━━━ Data provided

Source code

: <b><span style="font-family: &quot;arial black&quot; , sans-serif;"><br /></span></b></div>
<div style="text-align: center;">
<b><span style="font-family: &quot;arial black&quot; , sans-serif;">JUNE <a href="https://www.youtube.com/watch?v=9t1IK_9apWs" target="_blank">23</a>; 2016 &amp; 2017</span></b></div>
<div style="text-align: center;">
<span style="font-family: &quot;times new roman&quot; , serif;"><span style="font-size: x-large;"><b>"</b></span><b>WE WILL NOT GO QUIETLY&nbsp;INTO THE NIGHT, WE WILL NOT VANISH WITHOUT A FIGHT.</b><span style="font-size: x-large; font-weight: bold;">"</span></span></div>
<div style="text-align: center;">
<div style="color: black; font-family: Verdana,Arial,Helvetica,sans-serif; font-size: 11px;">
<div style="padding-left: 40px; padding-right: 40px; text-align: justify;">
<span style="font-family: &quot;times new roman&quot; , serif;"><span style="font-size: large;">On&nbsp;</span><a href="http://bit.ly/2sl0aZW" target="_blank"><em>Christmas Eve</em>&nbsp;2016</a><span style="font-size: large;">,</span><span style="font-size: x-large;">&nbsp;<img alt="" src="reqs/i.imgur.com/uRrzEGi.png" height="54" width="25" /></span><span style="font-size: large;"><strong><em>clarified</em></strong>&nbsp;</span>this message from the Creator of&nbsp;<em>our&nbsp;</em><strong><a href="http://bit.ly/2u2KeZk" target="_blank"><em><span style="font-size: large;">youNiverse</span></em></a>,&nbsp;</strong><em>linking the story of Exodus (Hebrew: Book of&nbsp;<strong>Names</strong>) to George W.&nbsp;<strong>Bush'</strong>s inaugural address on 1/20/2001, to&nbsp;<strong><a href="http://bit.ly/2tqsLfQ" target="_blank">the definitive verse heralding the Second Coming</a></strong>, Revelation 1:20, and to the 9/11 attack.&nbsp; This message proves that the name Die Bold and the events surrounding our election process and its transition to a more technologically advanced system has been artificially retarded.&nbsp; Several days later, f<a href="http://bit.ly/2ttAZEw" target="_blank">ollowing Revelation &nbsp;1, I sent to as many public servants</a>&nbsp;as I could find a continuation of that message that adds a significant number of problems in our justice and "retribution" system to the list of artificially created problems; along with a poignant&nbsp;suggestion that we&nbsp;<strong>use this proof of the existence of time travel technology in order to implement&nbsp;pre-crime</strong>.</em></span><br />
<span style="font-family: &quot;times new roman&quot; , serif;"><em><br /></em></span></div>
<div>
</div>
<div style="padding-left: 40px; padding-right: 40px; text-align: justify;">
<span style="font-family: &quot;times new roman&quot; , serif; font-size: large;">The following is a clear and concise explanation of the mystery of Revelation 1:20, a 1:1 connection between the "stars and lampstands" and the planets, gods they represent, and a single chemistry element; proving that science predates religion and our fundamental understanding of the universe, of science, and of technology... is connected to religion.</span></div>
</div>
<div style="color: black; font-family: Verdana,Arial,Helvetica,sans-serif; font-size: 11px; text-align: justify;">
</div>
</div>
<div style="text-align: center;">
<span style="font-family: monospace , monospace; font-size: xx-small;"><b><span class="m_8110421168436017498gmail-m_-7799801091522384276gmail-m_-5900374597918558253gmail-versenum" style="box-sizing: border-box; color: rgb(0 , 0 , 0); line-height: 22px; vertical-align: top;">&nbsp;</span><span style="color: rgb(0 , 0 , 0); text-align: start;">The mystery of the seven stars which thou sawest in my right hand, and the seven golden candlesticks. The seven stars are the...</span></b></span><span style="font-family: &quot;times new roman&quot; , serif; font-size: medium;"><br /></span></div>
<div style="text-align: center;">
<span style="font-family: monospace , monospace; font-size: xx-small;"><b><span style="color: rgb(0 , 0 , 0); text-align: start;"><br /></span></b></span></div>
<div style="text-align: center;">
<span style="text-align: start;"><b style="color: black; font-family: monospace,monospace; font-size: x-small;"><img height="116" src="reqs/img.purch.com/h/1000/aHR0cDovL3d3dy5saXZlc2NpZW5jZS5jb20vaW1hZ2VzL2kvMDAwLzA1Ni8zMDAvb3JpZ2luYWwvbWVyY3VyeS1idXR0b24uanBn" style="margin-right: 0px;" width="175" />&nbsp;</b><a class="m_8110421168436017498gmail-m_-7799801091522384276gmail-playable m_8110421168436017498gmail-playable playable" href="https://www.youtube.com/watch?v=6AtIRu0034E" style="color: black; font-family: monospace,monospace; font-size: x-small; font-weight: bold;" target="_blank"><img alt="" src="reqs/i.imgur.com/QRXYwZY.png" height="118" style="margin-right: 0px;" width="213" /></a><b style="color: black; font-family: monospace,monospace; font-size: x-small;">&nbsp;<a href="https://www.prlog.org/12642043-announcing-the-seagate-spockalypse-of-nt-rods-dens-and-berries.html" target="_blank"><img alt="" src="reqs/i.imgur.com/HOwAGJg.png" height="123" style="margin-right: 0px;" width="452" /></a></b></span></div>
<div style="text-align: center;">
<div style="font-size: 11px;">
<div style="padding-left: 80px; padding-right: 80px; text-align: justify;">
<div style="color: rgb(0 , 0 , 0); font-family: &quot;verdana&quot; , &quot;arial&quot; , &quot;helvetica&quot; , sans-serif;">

━━━━━━
━━━ Data provided

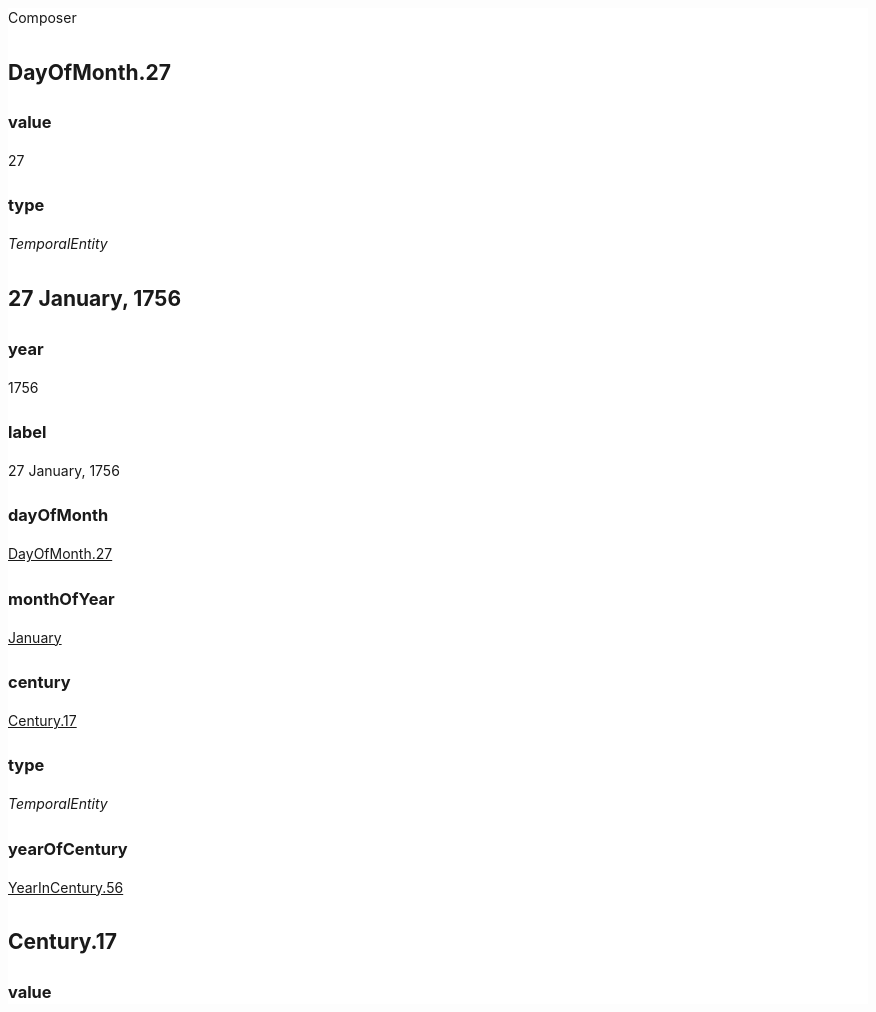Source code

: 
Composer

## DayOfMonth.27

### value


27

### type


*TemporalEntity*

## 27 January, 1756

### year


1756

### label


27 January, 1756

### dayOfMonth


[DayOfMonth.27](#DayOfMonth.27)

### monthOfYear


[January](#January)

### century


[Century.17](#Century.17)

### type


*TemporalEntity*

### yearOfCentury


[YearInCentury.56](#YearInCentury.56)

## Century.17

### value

━━━━━━

» Assignment: Gather up the lines containing the word "watch" from these records and copy them.

» Reply:
<b><span style="font-family: &quot;arial black&quot; , sans-serif;">JUNE <a href="https://www.youtube.com/watch?v=9t1IK_9apWs" target="_blank">23</a>; 2016 &amp; 2017</span></b></div>
<span style="text-align: start;"><b style="color: black; font-family: monospace,monospace; font-size: x-small;"><img height="116" src="reqs/img.purch.com/h/1000/aHR0cDovL3d3dy5saXZlc2NpZW5jZS5jb20vaW1hZ2VzL2kvMDAwLzA1Ni8zMDAvb3JpZ2luYWwvbWVyY3VyeS1idXR0b24uanBn" style="margin-right: 0px;" width="175" />&nbsp;</b><a class="m_8110421168436017498gmail-m_-7799801091522384276gmail-playable m_8110421168436017498gmail-playable playable" href="https://www.youtube.com/watch?v=6AtIRu0034E" style="color: black; font-family: monospace,monospace; font-size: x-small; font-weight: bold;" target="_blank"><img alt="" src="reqs/i.imgur.com/QRXYwZY.png" height="118" style="margin-right: 0px;" width="213" /></a><b style="color: black; font-family: monospace,monospace; font-size: x-small;">&nbsp;<a href="https://www.prlog.org/12642043-announcing-the-seagate-spockalypse-of-nt-rods-dens-and-berries.html" target="_blank"><img alt="" src="reqs/i.imgur.com/HOwAGJg.png" height="123" style="margin-right: 0px;" width="452" /></a></b></span></div>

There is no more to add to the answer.